Start of AVAILABLE RECORDS

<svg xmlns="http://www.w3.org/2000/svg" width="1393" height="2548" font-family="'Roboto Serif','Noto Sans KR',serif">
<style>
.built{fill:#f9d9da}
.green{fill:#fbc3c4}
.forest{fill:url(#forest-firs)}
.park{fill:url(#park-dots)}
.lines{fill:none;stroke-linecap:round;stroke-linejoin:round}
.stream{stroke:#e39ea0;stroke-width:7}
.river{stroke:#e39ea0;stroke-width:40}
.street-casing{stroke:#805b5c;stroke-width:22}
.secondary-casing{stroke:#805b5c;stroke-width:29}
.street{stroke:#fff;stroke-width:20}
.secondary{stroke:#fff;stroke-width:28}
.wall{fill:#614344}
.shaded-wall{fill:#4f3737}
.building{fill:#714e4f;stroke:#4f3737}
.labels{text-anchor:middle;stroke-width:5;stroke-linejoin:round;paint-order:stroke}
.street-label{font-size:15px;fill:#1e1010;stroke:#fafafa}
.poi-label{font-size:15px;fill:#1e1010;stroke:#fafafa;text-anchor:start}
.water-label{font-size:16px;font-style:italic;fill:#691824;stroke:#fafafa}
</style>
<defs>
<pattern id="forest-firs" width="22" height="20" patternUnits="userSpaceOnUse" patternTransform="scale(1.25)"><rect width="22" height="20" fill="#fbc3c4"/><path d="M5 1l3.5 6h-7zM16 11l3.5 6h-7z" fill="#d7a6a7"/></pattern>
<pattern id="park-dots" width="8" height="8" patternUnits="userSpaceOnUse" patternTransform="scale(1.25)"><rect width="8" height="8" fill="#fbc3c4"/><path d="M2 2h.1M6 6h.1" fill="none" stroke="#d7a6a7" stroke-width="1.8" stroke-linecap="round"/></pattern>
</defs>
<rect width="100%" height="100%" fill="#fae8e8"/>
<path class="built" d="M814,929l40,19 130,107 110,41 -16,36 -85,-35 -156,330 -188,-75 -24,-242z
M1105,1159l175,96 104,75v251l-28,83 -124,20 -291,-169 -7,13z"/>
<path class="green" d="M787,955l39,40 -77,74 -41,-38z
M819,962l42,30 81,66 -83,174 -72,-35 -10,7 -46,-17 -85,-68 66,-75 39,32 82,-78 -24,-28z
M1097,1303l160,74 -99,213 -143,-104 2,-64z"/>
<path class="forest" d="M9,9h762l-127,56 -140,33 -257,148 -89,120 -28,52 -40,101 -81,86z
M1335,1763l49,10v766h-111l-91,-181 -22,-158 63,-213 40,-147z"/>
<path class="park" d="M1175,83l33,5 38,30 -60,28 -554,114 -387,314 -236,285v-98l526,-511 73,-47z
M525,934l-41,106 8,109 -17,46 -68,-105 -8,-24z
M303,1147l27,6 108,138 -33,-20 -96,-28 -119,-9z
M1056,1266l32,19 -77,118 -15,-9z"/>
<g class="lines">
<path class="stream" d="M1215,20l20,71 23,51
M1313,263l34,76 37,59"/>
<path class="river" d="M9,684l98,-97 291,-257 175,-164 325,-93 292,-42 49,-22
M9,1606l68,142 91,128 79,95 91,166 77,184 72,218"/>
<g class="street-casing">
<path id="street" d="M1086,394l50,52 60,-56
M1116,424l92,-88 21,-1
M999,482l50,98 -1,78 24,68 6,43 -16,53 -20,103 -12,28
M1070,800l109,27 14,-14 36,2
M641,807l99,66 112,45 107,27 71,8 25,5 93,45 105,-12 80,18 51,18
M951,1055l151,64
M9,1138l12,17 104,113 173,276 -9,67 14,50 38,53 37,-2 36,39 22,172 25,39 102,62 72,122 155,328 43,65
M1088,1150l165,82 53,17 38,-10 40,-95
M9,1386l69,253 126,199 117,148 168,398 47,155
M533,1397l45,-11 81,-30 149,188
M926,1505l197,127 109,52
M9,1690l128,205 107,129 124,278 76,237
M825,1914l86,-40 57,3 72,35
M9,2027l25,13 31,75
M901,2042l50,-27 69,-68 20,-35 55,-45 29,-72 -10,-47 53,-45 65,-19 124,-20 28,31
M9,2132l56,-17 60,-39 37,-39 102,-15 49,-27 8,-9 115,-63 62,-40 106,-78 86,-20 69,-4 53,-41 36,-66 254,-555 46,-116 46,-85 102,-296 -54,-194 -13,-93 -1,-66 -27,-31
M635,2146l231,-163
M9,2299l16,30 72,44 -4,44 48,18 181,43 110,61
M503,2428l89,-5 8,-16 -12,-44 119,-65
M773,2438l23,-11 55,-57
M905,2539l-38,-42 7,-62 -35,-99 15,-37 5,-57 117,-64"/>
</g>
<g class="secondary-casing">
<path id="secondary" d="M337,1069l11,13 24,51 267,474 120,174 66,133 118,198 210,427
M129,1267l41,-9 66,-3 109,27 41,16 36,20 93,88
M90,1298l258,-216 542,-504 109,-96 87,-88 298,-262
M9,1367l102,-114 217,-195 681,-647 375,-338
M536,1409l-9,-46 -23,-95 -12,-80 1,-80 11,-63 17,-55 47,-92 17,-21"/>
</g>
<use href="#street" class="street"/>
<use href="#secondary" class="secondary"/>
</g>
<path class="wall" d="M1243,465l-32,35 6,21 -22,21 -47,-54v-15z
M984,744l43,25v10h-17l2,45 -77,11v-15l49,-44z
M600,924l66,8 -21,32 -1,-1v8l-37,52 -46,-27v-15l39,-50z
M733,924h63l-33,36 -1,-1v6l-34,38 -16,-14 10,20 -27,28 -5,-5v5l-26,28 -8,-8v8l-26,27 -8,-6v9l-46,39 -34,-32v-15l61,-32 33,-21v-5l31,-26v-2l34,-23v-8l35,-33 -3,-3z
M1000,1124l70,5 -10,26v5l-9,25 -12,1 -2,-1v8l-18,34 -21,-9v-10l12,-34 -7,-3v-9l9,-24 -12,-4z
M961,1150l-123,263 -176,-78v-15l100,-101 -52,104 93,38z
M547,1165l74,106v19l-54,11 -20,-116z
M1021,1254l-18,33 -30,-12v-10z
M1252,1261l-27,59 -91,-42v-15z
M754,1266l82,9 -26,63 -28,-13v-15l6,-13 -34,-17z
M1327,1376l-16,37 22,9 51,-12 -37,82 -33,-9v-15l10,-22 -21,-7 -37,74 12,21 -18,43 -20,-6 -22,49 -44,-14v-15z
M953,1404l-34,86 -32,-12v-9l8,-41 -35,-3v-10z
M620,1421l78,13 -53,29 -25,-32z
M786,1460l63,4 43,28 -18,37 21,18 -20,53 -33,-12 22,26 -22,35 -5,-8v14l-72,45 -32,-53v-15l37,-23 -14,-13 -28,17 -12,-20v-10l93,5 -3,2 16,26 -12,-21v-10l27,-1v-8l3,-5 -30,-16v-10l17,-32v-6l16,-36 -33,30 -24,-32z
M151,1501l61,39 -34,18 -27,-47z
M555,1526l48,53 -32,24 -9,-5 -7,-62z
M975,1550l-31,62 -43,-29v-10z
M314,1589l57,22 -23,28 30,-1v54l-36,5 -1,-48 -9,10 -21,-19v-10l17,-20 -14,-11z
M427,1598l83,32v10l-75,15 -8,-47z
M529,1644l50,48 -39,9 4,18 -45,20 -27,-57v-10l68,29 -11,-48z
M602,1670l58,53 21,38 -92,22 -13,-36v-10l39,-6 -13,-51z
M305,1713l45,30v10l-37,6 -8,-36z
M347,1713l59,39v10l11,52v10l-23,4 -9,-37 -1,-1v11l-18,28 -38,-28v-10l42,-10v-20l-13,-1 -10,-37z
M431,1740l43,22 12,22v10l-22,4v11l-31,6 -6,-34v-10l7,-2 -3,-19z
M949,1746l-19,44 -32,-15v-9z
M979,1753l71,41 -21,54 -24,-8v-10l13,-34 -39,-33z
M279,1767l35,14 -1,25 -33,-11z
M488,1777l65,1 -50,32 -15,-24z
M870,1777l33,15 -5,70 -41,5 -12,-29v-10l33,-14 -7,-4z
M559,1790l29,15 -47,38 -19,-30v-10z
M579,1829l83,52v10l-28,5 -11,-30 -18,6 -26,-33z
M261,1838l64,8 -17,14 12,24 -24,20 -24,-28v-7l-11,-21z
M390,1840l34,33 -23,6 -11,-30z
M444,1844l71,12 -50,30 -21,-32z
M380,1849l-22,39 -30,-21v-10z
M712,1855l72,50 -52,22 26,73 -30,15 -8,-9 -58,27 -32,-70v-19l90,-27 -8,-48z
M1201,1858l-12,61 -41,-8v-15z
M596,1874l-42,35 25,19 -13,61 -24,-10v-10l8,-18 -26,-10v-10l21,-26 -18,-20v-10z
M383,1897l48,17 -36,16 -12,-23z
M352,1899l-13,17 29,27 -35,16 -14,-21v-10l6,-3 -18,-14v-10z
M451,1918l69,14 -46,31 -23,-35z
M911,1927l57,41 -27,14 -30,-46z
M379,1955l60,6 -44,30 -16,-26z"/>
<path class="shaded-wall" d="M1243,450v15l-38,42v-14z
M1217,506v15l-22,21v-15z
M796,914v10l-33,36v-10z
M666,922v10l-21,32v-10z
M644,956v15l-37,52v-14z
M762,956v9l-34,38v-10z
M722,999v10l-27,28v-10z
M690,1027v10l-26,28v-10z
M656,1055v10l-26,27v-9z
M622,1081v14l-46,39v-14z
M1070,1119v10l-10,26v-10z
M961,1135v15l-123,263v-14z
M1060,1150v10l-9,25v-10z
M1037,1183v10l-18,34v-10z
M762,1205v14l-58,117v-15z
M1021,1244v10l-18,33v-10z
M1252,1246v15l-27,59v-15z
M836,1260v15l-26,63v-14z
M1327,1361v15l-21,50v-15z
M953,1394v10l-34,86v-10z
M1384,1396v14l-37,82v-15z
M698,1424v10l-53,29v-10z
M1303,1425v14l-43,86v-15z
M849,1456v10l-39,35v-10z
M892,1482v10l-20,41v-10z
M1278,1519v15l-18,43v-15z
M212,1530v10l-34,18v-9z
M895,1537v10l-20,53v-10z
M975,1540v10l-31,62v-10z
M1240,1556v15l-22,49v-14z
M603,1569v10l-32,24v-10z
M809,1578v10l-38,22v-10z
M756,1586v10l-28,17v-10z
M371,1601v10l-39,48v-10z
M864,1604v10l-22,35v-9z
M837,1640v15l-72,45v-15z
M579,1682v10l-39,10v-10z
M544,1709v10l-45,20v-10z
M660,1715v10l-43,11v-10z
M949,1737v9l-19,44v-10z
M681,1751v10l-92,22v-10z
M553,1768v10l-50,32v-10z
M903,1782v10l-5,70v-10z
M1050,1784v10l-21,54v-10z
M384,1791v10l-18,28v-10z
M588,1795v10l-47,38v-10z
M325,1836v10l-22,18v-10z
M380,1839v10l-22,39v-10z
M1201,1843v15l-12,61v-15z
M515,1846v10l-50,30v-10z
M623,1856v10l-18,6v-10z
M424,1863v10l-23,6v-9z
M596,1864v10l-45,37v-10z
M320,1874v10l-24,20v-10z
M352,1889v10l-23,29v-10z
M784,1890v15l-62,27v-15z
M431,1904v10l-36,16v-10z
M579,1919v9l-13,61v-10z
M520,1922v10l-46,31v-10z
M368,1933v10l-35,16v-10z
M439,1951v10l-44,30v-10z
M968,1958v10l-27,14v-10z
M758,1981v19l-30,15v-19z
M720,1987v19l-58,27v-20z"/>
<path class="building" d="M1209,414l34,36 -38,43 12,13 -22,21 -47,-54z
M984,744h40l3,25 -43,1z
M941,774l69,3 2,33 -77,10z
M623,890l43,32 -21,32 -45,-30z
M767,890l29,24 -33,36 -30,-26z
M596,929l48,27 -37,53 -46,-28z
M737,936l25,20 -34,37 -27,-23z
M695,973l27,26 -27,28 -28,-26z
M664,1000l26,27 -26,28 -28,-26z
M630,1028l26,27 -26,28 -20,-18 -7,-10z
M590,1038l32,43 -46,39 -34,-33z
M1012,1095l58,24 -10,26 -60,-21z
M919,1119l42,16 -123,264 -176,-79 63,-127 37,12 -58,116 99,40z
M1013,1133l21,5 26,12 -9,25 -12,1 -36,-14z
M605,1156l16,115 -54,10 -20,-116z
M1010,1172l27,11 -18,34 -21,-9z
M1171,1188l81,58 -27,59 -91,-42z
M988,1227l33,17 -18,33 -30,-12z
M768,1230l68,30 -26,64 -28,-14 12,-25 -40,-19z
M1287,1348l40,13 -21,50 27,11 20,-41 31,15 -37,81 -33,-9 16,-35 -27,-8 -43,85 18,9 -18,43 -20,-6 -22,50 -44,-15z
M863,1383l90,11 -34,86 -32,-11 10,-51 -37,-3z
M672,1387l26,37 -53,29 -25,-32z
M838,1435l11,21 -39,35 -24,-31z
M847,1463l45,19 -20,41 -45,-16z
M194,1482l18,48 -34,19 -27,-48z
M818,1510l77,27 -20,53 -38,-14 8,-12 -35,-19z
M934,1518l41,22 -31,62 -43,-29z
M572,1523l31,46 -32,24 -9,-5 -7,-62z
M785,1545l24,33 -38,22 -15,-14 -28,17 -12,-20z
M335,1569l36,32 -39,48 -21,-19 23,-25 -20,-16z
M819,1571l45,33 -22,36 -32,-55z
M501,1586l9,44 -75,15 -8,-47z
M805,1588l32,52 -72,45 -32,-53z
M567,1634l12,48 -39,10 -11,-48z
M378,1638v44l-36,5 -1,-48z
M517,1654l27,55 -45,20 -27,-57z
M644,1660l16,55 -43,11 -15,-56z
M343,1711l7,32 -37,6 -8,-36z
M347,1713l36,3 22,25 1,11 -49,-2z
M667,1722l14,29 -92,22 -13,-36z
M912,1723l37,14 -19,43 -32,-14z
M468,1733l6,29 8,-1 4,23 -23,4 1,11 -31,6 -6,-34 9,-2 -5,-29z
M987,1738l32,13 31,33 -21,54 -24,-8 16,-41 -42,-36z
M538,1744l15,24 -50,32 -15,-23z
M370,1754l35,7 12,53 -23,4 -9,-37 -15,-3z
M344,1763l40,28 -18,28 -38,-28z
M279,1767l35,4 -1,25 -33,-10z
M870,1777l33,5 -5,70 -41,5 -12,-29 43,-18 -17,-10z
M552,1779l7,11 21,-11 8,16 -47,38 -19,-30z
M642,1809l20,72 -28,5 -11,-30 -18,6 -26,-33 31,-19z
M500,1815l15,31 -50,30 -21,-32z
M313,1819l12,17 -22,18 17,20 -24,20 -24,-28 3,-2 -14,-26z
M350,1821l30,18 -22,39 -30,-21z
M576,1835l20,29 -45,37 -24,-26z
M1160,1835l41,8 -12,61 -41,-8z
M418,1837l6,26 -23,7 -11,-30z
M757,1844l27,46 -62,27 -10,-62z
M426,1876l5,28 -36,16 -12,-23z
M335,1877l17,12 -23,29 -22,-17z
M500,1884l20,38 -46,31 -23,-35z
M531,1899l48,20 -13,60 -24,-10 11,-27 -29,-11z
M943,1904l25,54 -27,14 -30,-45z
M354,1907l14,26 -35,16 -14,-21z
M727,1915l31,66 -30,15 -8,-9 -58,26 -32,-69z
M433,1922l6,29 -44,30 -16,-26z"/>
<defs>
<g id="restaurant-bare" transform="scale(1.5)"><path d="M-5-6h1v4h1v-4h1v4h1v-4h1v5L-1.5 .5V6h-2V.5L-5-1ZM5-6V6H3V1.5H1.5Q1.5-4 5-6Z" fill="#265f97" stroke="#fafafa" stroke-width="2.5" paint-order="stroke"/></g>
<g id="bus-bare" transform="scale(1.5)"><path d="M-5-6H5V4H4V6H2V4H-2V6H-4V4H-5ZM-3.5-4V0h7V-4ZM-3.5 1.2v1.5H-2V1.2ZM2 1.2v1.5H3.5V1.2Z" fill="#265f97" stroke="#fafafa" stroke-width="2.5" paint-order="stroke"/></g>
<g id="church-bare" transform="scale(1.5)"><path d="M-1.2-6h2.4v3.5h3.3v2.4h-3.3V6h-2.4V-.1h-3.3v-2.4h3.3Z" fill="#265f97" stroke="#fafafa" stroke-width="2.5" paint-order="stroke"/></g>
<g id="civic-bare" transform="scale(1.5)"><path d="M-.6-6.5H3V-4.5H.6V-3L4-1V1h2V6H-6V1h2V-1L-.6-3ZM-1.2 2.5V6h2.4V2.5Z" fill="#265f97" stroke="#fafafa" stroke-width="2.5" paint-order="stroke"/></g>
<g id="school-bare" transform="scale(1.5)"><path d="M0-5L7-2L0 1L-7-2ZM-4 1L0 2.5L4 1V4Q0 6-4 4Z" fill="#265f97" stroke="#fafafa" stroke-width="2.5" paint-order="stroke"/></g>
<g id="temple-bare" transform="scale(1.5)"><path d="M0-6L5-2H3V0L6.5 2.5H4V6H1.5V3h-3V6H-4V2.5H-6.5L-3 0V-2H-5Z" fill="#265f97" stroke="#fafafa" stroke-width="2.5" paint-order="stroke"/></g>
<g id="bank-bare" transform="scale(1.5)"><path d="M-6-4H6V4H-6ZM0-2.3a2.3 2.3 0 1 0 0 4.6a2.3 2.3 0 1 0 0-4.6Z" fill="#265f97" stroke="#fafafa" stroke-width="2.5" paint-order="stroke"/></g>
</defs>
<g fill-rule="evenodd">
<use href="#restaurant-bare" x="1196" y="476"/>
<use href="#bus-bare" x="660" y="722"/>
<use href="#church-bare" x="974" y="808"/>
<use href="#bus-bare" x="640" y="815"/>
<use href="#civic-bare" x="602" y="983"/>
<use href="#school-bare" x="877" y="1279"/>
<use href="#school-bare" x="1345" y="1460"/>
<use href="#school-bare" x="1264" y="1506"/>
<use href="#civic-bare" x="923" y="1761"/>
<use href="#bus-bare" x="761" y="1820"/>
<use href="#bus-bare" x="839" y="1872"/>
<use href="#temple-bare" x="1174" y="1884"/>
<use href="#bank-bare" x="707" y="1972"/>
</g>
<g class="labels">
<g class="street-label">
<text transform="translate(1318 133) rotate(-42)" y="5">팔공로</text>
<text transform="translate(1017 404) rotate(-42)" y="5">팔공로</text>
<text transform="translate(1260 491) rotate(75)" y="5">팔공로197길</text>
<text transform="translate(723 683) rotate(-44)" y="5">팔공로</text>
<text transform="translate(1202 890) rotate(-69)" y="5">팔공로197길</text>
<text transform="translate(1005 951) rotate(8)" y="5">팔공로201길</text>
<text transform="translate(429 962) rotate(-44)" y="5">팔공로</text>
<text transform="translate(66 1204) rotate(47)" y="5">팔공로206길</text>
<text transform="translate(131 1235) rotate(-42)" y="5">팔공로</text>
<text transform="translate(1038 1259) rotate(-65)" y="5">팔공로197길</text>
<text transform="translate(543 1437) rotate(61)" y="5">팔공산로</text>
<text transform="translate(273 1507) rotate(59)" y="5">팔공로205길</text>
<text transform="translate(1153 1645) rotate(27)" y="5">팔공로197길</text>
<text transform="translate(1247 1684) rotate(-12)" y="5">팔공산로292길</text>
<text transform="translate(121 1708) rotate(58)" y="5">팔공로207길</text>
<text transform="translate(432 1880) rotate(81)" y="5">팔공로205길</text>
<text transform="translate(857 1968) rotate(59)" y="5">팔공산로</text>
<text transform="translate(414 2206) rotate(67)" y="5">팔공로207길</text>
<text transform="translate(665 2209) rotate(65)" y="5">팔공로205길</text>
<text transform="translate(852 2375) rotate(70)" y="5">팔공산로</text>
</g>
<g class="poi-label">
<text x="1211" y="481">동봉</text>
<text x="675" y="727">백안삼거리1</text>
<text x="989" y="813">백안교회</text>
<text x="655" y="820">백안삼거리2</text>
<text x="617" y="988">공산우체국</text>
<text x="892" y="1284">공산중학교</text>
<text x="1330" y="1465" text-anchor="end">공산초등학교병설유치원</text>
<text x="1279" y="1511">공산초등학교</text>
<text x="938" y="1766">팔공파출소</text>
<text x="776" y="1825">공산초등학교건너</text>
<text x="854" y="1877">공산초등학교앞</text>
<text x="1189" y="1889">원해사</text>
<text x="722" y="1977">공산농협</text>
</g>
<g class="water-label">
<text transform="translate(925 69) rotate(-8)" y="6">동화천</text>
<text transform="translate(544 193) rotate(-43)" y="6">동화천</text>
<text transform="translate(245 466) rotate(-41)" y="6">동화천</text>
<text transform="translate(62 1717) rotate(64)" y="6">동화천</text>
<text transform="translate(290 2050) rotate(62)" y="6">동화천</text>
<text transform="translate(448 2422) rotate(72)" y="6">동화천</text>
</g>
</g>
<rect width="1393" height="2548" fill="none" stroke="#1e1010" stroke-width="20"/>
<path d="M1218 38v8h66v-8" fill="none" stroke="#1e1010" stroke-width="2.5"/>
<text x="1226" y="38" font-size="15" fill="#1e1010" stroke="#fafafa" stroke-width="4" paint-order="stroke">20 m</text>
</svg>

End of AVAILABLE RECORDS

**ACTION ITEM:**
Each line of the material that contains the string "lines" has to be copied out.

**SOLVED PROBLEM:**
.lines{fill:none;stroke-linecap:round;stroke-linejoin:round}
<g class="lines">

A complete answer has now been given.